There is something sacred about grief, something sacred about deep and true emotions of any kind.
Much of the time, when we feel something that is painful, we just want to feel better. We feel depressed, anxious, sad, angry, or lonely, and we don’t want to feel that way anymore. Most of the time, we can do some work and feel better. We can go to therapy, exercise, try medication, find accountability and support, read a book, pray a lot, and the painful feelings start to subside. We manage our mood, navigate the complex
relationships, and find ways to take good care of ourselves. We find ways to feel better.
But sometimes, we feel a painful feeling, and it isn’t about feeling better. We want to feel better, we hate the pain, but the work that we must do isn’t about managing the bad feeling so that it goes away. Sometimes, the work is about finding safe places to really feel the uncomfortable, painful thing.

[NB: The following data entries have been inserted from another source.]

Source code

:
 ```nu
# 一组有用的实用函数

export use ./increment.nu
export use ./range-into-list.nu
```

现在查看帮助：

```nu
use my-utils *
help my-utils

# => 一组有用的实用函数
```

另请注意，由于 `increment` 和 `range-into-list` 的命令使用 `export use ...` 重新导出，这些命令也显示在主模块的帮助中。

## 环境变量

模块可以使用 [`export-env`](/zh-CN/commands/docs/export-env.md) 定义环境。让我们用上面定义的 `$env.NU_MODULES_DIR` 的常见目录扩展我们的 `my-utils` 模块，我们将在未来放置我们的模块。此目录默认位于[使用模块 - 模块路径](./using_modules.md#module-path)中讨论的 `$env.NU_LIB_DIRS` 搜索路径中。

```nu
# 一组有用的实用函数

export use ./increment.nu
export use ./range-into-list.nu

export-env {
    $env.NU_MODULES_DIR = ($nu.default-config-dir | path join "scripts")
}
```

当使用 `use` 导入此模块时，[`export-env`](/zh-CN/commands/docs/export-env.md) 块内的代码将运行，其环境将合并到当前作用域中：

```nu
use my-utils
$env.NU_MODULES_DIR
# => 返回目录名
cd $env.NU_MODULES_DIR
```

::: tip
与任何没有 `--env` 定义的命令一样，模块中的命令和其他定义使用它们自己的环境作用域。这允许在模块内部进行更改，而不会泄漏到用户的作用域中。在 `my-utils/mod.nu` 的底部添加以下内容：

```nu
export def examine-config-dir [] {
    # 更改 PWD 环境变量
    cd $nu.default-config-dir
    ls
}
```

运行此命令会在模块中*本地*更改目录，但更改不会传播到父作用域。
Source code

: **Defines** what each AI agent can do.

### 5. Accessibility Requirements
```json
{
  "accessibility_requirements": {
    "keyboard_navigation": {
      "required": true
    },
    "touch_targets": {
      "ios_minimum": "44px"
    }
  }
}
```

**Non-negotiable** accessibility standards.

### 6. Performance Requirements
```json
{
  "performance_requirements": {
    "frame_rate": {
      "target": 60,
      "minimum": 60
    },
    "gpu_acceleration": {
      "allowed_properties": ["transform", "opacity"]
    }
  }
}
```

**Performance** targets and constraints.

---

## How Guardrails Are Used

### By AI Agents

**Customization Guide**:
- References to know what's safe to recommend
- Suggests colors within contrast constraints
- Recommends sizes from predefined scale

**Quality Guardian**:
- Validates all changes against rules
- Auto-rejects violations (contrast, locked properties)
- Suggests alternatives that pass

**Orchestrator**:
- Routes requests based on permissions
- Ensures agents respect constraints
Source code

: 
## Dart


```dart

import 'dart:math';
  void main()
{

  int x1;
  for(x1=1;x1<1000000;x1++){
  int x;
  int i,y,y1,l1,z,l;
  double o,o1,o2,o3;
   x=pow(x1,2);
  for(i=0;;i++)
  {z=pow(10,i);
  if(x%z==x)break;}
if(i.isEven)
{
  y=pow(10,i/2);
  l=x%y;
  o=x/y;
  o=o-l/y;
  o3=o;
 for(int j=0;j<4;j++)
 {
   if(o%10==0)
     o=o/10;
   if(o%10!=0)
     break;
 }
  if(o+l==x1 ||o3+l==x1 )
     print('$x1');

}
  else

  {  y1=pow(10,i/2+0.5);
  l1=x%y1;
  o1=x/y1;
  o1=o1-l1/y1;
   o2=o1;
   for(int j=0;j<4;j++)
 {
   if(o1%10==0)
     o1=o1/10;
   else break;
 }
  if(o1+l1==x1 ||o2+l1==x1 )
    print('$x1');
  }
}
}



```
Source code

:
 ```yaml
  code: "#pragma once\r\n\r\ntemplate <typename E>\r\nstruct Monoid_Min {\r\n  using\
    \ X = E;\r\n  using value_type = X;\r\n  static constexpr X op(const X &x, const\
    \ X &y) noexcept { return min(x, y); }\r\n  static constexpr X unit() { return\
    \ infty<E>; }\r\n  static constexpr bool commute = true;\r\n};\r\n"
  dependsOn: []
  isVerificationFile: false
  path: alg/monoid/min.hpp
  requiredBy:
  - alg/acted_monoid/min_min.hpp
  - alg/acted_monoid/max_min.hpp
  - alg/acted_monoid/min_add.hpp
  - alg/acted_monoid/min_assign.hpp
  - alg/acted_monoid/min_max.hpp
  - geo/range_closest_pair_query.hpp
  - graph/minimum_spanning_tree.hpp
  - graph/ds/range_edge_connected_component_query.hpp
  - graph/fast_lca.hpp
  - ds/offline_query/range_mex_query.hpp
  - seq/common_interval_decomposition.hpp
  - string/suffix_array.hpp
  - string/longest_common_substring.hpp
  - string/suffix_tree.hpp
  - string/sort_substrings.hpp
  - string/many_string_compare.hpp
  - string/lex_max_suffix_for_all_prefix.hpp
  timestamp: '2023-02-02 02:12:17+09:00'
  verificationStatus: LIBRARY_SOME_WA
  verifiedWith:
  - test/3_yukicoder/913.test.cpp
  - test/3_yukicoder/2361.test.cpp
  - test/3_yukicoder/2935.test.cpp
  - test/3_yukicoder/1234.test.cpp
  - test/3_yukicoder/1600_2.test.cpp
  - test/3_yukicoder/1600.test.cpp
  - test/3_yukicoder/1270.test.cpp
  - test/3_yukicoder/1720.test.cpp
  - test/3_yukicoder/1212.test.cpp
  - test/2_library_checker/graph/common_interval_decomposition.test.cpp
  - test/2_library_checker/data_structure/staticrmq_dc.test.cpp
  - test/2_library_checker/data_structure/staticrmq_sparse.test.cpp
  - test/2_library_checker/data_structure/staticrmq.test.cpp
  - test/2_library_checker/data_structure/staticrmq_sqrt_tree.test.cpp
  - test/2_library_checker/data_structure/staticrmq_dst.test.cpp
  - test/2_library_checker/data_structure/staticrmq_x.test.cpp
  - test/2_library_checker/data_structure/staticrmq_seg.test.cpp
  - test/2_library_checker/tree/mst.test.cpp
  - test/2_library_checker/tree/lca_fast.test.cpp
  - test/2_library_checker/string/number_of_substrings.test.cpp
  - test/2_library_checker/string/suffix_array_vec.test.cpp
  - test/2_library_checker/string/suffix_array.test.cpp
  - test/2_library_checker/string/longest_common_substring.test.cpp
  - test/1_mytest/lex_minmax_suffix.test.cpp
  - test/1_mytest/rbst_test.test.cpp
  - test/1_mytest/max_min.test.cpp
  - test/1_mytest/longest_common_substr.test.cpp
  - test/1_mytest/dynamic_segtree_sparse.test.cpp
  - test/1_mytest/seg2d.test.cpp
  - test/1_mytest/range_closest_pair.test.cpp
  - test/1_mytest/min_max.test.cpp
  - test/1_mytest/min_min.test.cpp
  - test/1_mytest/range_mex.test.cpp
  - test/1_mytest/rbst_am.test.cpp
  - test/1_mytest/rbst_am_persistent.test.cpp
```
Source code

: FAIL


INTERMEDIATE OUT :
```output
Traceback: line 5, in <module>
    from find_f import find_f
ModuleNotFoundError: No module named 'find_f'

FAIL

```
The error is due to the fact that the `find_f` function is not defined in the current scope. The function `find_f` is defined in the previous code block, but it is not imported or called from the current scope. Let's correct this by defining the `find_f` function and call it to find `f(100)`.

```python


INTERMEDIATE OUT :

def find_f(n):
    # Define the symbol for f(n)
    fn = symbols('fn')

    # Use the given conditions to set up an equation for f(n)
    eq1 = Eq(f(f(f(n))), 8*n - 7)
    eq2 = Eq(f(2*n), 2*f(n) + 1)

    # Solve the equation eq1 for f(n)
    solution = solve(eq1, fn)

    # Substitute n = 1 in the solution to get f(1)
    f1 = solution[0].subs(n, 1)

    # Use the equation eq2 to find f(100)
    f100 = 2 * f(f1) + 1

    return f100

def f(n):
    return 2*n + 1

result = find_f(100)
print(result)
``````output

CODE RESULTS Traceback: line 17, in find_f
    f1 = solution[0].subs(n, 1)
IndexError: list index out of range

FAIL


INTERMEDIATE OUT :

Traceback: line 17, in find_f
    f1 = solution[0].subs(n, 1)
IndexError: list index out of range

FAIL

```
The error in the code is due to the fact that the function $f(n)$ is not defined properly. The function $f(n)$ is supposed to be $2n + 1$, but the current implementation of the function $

Grief is that kind of work.
It’s a natural reaction to want to move away from pain, physical or emotional. We don’t like it. We aren’t supposed to.
But emotional pain doesn’t work the same way that physical pain does. Moving away from emotional pain does not reduce or diminish it. Sometimes, moving away from emotional pain intensifies and prolongs it. I am not talking about clinical depression or anxiety here; those are different monsters altogether. I am talking about the intense emotional reactions we have to pain and loss.
I am talking about grief. About losses that are so big and painful that for a time they may consume you. Losses that you know a part of you will feel and live with every day of the rest of your life. The loss can be a person, a relationship, a future you felt so certain existed, or a childhood that you needed but didn’t get. The loss can be sudden, like an unexpected death, or gradual, like the ending of a marriage. It can be a loss everybody understands, or it can be a loss that looks minor to an outsider, but hits you deeply. Loss can come in many forms, and our emotional reaction to loss is usually complex and layered.
We want to run away from grief, like we want to move away from any kind of pain. But running away doesn’t make it go away. The work of grief is not to manage it, but to feel it and honor it and do the sacred work of grieving.
There’s no time limit or time line for grief. Every person and every loss is different. You have permission to take as much time as you need. You have permission to cry loud tears and quiet tears. You have permission to let fear and anger and loneliness be a part of your grief. You have permission to let relief and maybe even hope be a part of your grief. You have permission to grieve alone and to grieve with others.
I hope I told the young woman from my grad-school memory that she wouldn’t cry forever. That it may feel like it for awhile, but that I could promise her she wouldn’t cry forever. And that a part of her would always feel and mourn this loss, but that she would not always feel consumed by it. And that right now, her job was to let herself feel and mourn the loss with every part of her self that needed to feel and mourn it.
I hope that I helped her find a safe space to do the work of grieving. And, I hope that if you are grieving, you can find a safe space for the sacred sadness.